On the contrary, in the “chronic” phase (after more than 180 days after LT) diagnosis was changed in only 1 out of 97 cases (1%) and all the patients have been treated either for rejection or for hepatitis independently of liver HCV-Ag expression. This is in keeping with our previous data in chronic HCV hepatitis, in which we found no relation between histologic activity and the number of infected cells.35
The number of HCV-Ag-positive hepatocytes significantly correlated with serum quantitative HCV-RNA, and this correlation was particularly high during the “reinfection” period, but not during the “acute” phase, when the need to differentiate between recurrent hepatitis and rejection is more frequently perceived. Moreover, only the number of HCV-Ag-positive hepatocytes was found to be an independent predictor for recurrent hepatitis at multivariate analysis. Thus, although quantitative HCV-RNA (a more standardized and readily-available technique than immunohistochemistry) can be used to suspect recurrent hepatitis in the very early phase post-LT, it represents only an indirect parameter. In fact, liver HCV antigens and not HCV-RNA play a role in inducing liver damage, either directly or as a target of immunologic reactions. Moreover, from a technical point of view, immunohistochemical evaluation of liver HCV-Ag expression can be available as early as 6 hours from the liver biopsy, thus allowing an earlier diagnosis and, eventually, an earlier treatment, whereas serum HVC-RNA determination takes at least 48 hours.
Multivariate analysis identified the number of HCV-Ag-positive hepatocytes as the only significant independent predictor for end-of-treatment virological nonresponse. Therefore, even if in clinical practice genotype and viremia represent appropriate tools to evaluate the “a priori” chance of response to treatment, our data suggest that a low chance of response should not be directly related to genotype 1 and/or high viremia, but rather to the number of infected hepatocytes (possibly resulting from complex virus and host interaction), usually higher in genotype 1, as previously reported in chronic hepatitis.35 The fact that response to treatment is more frequent in genotype 1 patients with a low number of infected hepatocytes supports this hypothesis.
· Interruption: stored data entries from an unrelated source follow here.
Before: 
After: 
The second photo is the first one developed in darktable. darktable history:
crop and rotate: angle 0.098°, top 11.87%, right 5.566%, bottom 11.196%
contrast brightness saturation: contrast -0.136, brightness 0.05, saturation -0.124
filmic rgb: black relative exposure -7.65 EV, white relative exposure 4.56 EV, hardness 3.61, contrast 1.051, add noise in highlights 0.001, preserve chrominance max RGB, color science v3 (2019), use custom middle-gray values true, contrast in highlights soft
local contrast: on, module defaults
In conclusion, we have demonstrated that HCV reinfection occurs early post-LT, reaching its acme within 6 months. During this period the inevitable uncertainty in distinguishing acute cellular rejection from recurrence of HCV has prompted the search for tools able to corroborate histological and clinical information. Immunohistochemical detection of HCV-Ag, demonstrated to be easy to handle and sensitive enough to be used in the clinical setting, might be relevant for the management of transplanted patients, as it supports a clinical diagnosis of hepatitis when histologic features are not concordant or inconclusive and allows us to undertake the adequate treatment earlier. Moreover, in the presence of recurrent hepatitis, a high number of infected hepatocytes represents an independent predictive factor of nonresponse to antiviral therapy.